* **TASK REQUIREMENTS**
1 - According to the page on electric vehicle battery module assembly, what is the maximum number of cells a module could contain on the client's machine?
2 - Continue the page on electric vehicle battery module assembly from its last sentence.

* **PASSAGE TO READ**
An Electric Brave New World
As industry scales up to the mass production of electric vehicles (EV) a number of issues arise as new manufacturing methodologies are required.
The motor manufacturers have, since car production moved from a largely manual process to that of an automated one, evolved the way the production lines have operated.
Now that drivetrains and energy storage have fundamentally changed, the manufacture and assembly of these components is th enext big challenge on driving costs down and efficiencies and economies of scale up.
We, at Horizon, have extensive experience in delivering innovative solutions to these unique problems.
Complex Assembly of multiple parts
EV batteries are made up of battery modules, which in turn are made up from a case in which battery cells are inserted and then connected on busbars or wires.
Our client required a machine which could test assemble cells of type 21700 and 81650 into modules of various geometries, with up to 400 cells in a module. Each cell needed to be tested before being placed in a precise location within the module with the correct polarity orientations (positive up / negative down).
Details and tolerances
Cells were wrapped in a film layer with a slight overlap join. This meant the diameter of the round cell was slightly larger when measured across the join. If the cells were touching join to join across the width or length of the module then the cells would not fit in the allowed space. To counter this ‘we needed to detect the join and then rotate the cells to an angle so that the joins did not line up.

* **DATA FOR ANALYSIS**
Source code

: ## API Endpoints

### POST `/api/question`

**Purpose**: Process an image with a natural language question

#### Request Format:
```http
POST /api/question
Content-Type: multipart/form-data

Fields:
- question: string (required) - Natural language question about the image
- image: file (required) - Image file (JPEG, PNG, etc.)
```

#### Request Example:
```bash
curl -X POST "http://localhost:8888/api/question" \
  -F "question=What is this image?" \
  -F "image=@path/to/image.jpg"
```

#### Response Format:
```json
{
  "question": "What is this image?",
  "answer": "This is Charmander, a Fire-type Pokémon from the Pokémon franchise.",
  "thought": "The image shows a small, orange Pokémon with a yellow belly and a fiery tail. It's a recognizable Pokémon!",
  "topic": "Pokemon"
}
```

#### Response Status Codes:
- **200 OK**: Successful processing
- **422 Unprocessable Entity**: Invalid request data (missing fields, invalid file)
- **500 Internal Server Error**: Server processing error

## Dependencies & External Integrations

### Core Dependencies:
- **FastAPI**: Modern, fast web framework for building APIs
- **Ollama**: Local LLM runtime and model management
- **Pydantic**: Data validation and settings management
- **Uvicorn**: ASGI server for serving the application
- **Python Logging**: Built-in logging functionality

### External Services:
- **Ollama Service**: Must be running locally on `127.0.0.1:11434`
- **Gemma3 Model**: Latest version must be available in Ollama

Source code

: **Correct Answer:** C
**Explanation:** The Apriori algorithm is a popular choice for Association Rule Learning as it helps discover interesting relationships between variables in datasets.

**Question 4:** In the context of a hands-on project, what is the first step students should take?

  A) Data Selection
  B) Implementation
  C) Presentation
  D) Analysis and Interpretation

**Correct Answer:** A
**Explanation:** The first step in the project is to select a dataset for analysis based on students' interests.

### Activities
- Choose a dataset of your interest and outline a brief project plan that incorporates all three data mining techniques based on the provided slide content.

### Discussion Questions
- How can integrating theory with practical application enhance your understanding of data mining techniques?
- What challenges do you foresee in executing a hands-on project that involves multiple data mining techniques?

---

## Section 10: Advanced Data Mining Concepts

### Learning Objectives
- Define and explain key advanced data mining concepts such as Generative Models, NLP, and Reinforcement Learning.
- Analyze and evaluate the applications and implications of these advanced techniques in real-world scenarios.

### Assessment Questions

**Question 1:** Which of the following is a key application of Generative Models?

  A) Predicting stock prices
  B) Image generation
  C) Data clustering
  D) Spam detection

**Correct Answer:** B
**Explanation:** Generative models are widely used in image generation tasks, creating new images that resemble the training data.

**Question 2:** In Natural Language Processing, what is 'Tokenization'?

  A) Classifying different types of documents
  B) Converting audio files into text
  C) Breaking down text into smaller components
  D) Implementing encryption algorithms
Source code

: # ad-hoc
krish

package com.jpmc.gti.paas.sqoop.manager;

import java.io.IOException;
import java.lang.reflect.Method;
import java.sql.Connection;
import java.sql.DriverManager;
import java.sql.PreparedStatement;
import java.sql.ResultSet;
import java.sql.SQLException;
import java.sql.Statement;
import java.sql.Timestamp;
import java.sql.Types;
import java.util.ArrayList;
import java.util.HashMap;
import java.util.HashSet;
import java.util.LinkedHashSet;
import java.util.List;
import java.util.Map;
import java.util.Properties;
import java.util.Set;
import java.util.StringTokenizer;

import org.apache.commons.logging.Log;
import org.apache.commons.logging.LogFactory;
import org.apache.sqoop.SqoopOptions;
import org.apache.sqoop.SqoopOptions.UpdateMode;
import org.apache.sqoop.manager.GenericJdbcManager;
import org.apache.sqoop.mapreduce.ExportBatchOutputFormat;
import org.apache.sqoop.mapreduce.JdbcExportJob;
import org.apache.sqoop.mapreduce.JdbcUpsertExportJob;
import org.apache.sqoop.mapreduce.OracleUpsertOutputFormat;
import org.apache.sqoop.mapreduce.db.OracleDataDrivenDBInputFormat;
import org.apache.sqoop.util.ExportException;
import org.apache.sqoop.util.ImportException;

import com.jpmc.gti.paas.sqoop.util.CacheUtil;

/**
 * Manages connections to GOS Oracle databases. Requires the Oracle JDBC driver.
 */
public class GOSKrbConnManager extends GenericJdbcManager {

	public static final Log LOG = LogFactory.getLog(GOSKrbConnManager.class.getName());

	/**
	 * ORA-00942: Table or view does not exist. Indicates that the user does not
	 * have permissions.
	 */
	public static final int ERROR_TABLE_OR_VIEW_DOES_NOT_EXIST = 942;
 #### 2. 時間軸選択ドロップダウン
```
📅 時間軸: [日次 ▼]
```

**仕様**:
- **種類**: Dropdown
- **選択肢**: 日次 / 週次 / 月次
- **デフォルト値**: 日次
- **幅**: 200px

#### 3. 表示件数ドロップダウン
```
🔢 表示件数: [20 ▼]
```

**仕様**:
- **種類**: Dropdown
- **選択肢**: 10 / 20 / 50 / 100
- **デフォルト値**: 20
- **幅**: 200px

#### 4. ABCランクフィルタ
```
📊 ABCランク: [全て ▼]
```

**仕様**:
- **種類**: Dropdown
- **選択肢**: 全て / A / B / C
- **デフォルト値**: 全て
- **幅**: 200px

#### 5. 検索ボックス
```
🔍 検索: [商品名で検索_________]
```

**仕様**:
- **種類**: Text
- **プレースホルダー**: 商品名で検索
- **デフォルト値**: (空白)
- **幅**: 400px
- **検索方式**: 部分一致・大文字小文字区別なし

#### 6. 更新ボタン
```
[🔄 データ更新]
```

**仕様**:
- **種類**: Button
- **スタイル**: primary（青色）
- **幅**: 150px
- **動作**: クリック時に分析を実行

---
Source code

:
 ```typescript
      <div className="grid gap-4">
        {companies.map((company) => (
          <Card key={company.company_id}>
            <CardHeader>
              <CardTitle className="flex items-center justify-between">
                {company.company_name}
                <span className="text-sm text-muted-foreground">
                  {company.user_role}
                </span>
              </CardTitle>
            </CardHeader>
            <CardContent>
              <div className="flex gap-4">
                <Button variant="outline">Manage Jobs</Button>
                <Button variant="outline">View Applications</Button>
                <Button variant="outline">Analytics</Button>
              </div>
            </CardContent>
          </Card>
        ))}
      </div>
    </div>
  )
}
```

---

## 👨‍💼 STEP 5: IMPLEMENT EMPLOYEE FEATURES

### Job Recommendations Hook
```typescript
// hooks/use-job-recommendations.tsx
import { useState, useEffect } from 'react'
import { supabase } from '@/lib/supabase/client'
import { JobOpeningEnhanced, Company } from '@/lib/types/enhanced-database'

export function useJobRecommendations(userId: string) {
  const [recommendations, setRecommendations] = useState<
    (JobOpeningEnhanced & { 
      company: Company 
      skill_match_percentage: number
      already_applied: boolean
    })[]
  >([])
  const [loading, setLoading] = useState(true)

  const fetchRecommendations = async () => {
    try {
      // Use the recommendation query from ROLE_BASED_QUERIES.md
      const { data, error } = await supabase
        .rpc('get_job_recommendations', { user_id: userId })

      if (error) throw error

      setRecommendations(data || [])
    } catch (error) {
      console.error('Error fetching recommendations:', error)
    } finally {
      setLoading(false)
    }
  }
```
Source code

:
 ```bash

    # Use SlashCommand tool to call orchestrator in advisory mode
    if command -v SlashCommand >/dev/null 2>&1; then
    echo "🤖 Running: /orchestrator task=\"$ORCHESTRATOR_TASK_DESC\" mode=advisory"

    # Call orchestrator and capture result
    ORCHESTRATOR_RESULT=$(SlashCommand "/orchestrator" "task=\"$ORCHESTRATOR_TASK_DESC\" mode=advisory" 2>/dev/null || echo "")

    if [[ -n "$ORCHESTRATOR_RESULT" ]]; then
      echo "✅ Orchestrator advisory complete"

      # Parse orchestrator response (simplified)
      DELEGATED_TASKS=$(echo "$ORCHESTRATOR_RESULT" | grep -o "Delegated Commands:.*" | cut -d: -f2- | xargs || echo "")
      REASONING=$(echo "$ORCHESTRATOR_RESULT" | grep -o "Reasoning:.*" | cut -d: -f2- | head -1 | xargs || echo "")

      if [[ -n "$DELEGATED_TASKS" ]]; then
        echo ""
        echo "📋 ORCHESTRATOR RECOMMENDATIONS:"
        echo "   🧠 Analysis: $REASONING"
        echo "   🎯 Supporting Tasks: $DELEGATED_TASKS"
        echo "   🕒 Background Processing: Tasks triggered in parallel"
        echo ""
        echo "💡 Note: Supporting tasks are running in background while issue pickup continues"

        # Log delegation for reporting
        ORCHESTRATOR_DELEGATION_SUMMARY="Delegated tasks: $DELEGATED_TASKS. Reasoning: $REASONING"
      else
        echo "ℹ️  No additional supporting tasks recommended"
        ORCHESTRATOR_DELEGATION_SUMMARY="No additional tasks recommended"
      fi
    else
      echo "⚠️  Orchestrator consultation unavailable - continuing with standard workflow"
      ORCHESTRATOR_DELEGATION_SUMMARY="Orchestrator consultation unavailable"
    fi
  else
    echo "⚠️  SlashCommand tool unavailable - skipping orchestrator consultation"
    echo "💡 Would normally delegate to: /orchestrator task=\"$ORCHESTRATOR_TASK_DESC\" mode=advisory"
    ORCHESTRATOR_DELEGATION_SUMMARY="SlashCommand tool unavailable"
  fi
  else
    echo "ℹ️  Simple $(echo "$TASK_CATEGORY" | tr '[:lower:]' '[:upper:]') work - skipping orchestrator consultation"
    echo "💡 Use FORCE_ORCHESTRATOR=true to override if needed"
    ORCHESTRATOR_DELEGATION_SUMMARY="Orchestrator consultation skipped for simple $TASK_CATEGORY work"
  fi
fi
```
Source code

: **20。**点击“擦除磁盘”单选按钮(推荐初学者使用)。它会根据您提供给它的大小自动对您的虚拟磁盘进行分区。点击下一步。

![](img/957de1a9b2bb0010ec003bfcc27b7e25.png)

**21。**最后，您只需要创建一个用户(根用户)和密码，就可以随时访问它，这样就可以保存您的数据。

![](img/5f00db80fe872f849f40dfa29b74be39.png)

* **RESPONSES FOR EACH TASK**
1 - Up to 400 cells.

2 -
Expertise in automation
Our system allowed the operator to load cells into trays which circulated around the machine on a conveyor and through the machine on an indexing mechanism. A tray of cells entered the machine on a conveyor and then were shifted to a machine station, on the indexer. The test station used a single Hioki battery tester connected to a multiplexing test array to test each of the batteries one at a time using relays to select the connection.
Responsive and fully audited QA
Once tested the cells indexed to the Pickup station. A Planar Surface Gantry (H frame axis) was used for the X&Y axis as these minimise the mass being moved, and so allow for fast responsive performance. The cells were picked up using a vacuum cup, gripped, and orientated and rotated specifically for the location where it was to be deposited.
A record of each battery batch loaded, each cell's test results and its location within the module was transmitted at the end of the module assembly so that a full traceability for the module was achieved.
With this system we managed to provide a sub 1 second cycle time for each cell placed. For this we developed re-usable masks which fitted to the module to hold the framework ridged during cell placement. Cells were posted through the mask into the module locations.